0

I'm developing an application where people around the world enter an address, city or something else in a search box. Then they can select the results that match their target. The selected result contains text from the address.components long_name.

some examples returned by the geocoder API:

"long_name" : "King's Street",
"short_name" : "King's St",
"types" : [ "route" ]

"long_name" : "Newport",
"short_name" : "Newport",
"types" : [ "postal_town" ]

"long_name" : "Staffordshire",
"short_name" : "Staffordshire",
"types" : [ "administrative_area_level_2", "political" ]

In this case I would e.g. store:

"King's Street"

"Newport"

"Staffordshire"

into my database.

Then... this application can store from locations from all countries, and in potentially all official native languages used in those countries - by google in the "long_name" strings. Note that I set both the country and the language in the geocoder, in order to both show the map in the native language of the user, as well as getting back the result (address.components strings) in the correct language for the user.

Does anyone know if the address.components long_names can be stored precisely (character set wise) when using UTF-8 in MySql (that is a 3-byte UNICODE), or if I need to use the utf8mb4 charset (4-byte UNICODE)?

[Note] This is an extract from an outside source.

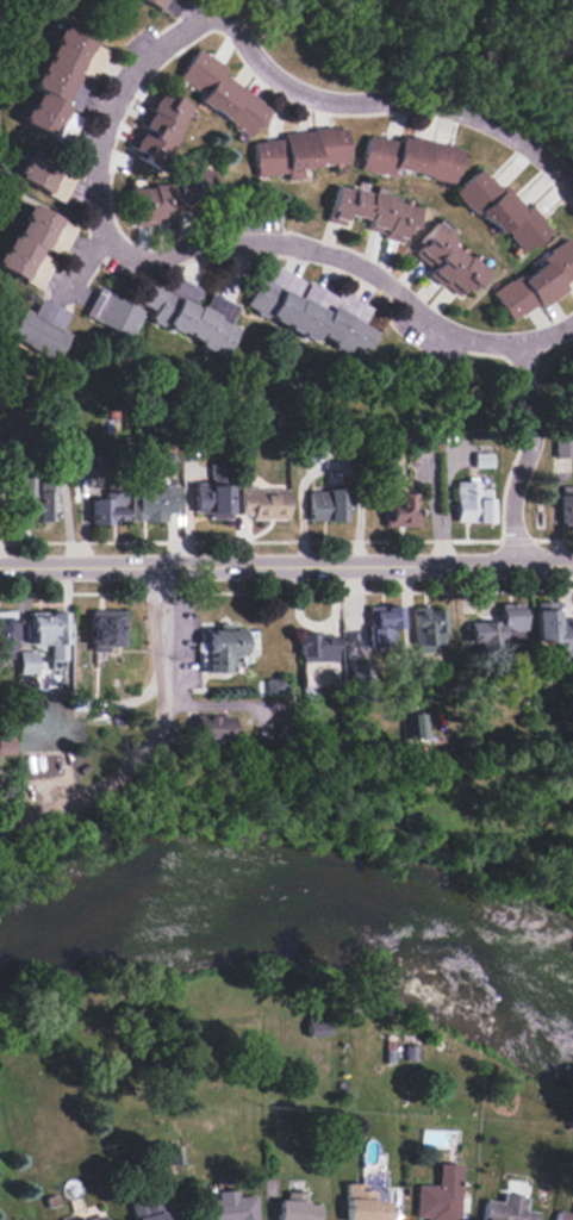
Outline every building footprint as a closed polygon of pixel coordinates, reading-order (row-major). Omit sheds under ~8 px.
[(181,0),(139,0),(173,16),(181,0)] [(107,51),(61,26),(30,84),(38,88),(20,121),(50,138),(67,106),(62,103),(83,64),(96,71),(107,51)] [(220,73),(224,66),(197,48),(177,77),(202,94),(197,100),(250,136),(269,107),(220,73)] [(192,107),(171,94),(169,99),(161,94),(127,150),(155,167),(192,107)] [(347,163),(345,129),(282,131),(283,139),(252,141),(254,175),(285,174),(286,180),(300,179),(300,166),(347,163)] [(359,169),(391,176),(392,169),(453,182),(460,147),(399,135),(398,141),(366,135),(359,169)] [(75,173),(26,152),(14,179),(62,201),(75,173)] [(522,253),(549,232),(529,205),(523,210),(505,186),(498,191),(480,168),(455,187),(494,236),(503,229),(522,253)] [(214,170),(176,171),(176,185),(132,186),(132,222),(177,222),(177,195),(214,194),(214,170)] [(419,205),(336,184),(327,220),(344,225),(346,215),(371,221),(368,231),(404,240),(406,233),(412,235),(419,205)] [(53,260),(41,254),(45,247),(61,255),(76,226),(28,202),(0,259),(0,269),(39,288),(53,260)] [(485,270),(451,242),(454,238),(437,223),(413,251),(432,268),(428,273),(460,299),(485,270)] [(511,321),(537,303),(540,308),(567,289),(563,283),(572,275),(572,246),(569,240),(517,276),(516,275),(491,292),(511,321)] [(243,306),(311,341),(314,334),(346,351),(349,345),(364,352),(375,331),(362,324),(370,307),(339,291),(336,296),(306,281),(275,266),(267,281),(257,277),(243,306)] [(223,355),(236,327),(228,323),(236,306),(209,292),(201,308),(192,304),(199,288),(169,274),(163,289),(148,282),(137,304),(151,310),(147,319),(223,355)] [(81,317),(129,337),(142,308),(94,287),(81,317)] [(66,312),(37,298),(30,312),(19,307),(4,338),(54,361),(67,333),(58,329),(66,312)] [(554,430),(555,457),(572,457),(572,430),(554,430)] [(440,436),(423,435),(423,450),(439,451),(440,436)] [(102,456),(75,456),(75,478),(102,478),(102,456)] [(229,466),(210,466),(210,483),(193,483),(193,518),(229,518),(229,466)] [(17,472),(17,522),(52,522),(52,480),(36,480),(36,472),(17,472)] [(167,522),(167,515),(177,515),(177,486),(160,486),(160,475),(142,475),(142,490),(130,490),(130,522),(167,522)] [(238,521),(287,521),(288,490),(247,490),(248,478),(238,478),(238,521)] [(478,483),(455,483),(455,523),(491,523),(491,488),(478,488),(478,483)] [(562,485),(561,527),(572,528),(572,486),(562,485)] [(309,522),(343,522),(343,510),(350,510),(350,488),(309,488),(309,522)] [(124,493),(91,493),(91,524),(124,524),(124,493)] [(418,528),(418,493),(386,493),(386,528),(418,528)] [(523,642),(521,602),(498,604),(499,620),(477,621),(478,644),(523,642)] [(558,642),(558,656),(572,655),(572,621),(554,622),(554,602),(533,602),(534,642),(558,642)] [(400,607),(371,608),(372,624),(368,624),(368,644),(392,643),(392,628),(400,628),(400,607)] [(442,608),(412,609),(414,651),(429,650),(429,643),(443,643),(442,608)] [(123,612),(88,612),(88,620),(86,620),(86,649),(89,649),(89,652),(114,652),(114,647),(123,647),(123,612)] [(27,614),(27,646),(49,646),(49,661),(66,661),(66,614),(27,614)] [(13,651),(13,618),(0,618),(0,651),(13,651)] [(250,658),(250,631),(201,630),(201,673),(226,673),(228,658),(250,658)] [(314,636),(314,633),(298,633),(298,661),(335,660),(334,636),(314,636)] [(18,674),(36,674),(36,652),(18,652),(18,674)] [(347,685),(368,685),(368,663),(347,663),(347,685)] [(426,738),(425,712),(403,713),(403,738),(426,738)] [(194,743),(230,743),(230,721),(194,721),(194,743)] [(12,757),(12,736),(0,736),(0,757),(12,757)] [(306,1038),(324,1037),(324,1015),(306,1015),(306,1038)] [(415,1219),(457,1219),(457,1178),(435,1178),(435,1187),(415,1187),(415,1219)] [(344,1219),(388,1219),(388,1202),(373,1202),(373,1190),(361,1190),(361,1184),(344,1184),(344,1219)] [(255,1196),(233,1197),(232,1191),(216,1193),(216,1201),(199,1202),(200,1219),(256,1219),(255,1196)] [(523,1212),(524,1197),(500,1194),(499,1202),(482,1200),(480,1219),(535,1219),(536,1213),(523,1212)] [(320,1205),(304,1205),(304,1195),(274,1195),(274,1219),(320,1219),(320,1205)] [(133,1219),(174,1219),(172,1209),(132,1216),(133,1219)] [(572,1215),(555,1210),(553,1219),(572,1219),(572,1210),(572,1215)]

If I need to use the utf8mb4 charset, what is the reason for that? Which languages stored by Google Geocoder require utf8mb4 (4-byte) UNICODE, in order to not loose any character/language information when storing in the database?

Community
  • 1
  • 1
bongobongo
  • 91
  • 1
  • 2
  • 6
  • 1
    Anything that says it's UTF-8 is as a standard 4-byte UTF-8. MySQL is the exception that they went initially for 3bytes. It is highly recommended you use `utf8mb4` as much as possible over the 3byte version. [This StackOverflow Post](http://stackoverflow.com/questions/279170/utf-8-all-the-way-through) should be very helpful to you too. – Martin Jun 30 '16 at 19:01
  • I checked the post you linked to. That person want to support UNICODE all the way. My approach is somewhat different. I need to support what I have to support. If google geocoder does not return any character sets (ref. what geocoder uses in address.components long_name) which require 4-byte UTF-8, then I see no reason to use utf8mb4 charset, since the only thing it will result in is: a) much more data in database b) larger indexes which again result in slower queries, and more resources used on the server. Is there any documentation showing which char-sets geocoder uses? – bongobongo Jun 30 '16 at 21:30
  • If I was running this choice, I would always choose `utf8mb4` because using any other `UTF8_` MySQL charset is simply waiting for the same problem to come back and bite you on another day. I have no idea what geocoder uses but UTF8 is a defacto web standard character set now. And the size of datasets (unless they're really massive) will not effect indexes or data retrieval speeds. MySQL is good upto and exceeding billions of rows of data. – Martin Jun 30 '16 at 21:36
  • Also if any of your data returned by the geocoder is locale specific such as place names in far flung parts of the world, then these characters will be lost and mangled in a 3byte UTF8 storage. Seriously, save yourself arseache down the line and stop the problem before it becomes a problem now. :-) . Use `UTF8mb4` – Martin Jun 30 '16 at 21:40

2 Answers2

1

If your application is a greenfield job (a new application) and you're on a recent version of MySQL or MariaDb, you should use utf8mb4. It will handle everything in Unicode including some obscure character sets, and you won't have to give this question another thought.

O. Jones
  • 103,626
  • 17
  • 118
  • 172
  • Appreciate the quick response. But to narrow my question further: Does any of the used address.components long_name strings returned from the geocoder make use of characters that require more than 3-byte UTF8? If that is the case, which languages in particular (returned by google geocoder) causes me to use a 4 byte UTF8? The reason I'm asking si quite simple. There is going a lot of data into the database, and I want to use as little DB-space as possible. And if I can get away with 3-byte UTF8, then my indexes will also be smaller, and things will probably also be faster query wise. – bongobongo Jun 30 '16 at 20:41
  • Only Google Maps people know the answer to your precise question. If you're going to scrape enough information to make a difference, you have probably already paid for commercial access. So, ask your Google account manager to find out for you. If you haven't paid for access, they will throttle your scraping, and disk drive prices will come down before you see even the slightest impact from this. – O. Jones Jun 30 '16 at 22:13
0

The comments imply that the real question is about the size of 3-byte utf8 and 4-byte utf8mb4. (I assume you are using VARCHAR or TEXT?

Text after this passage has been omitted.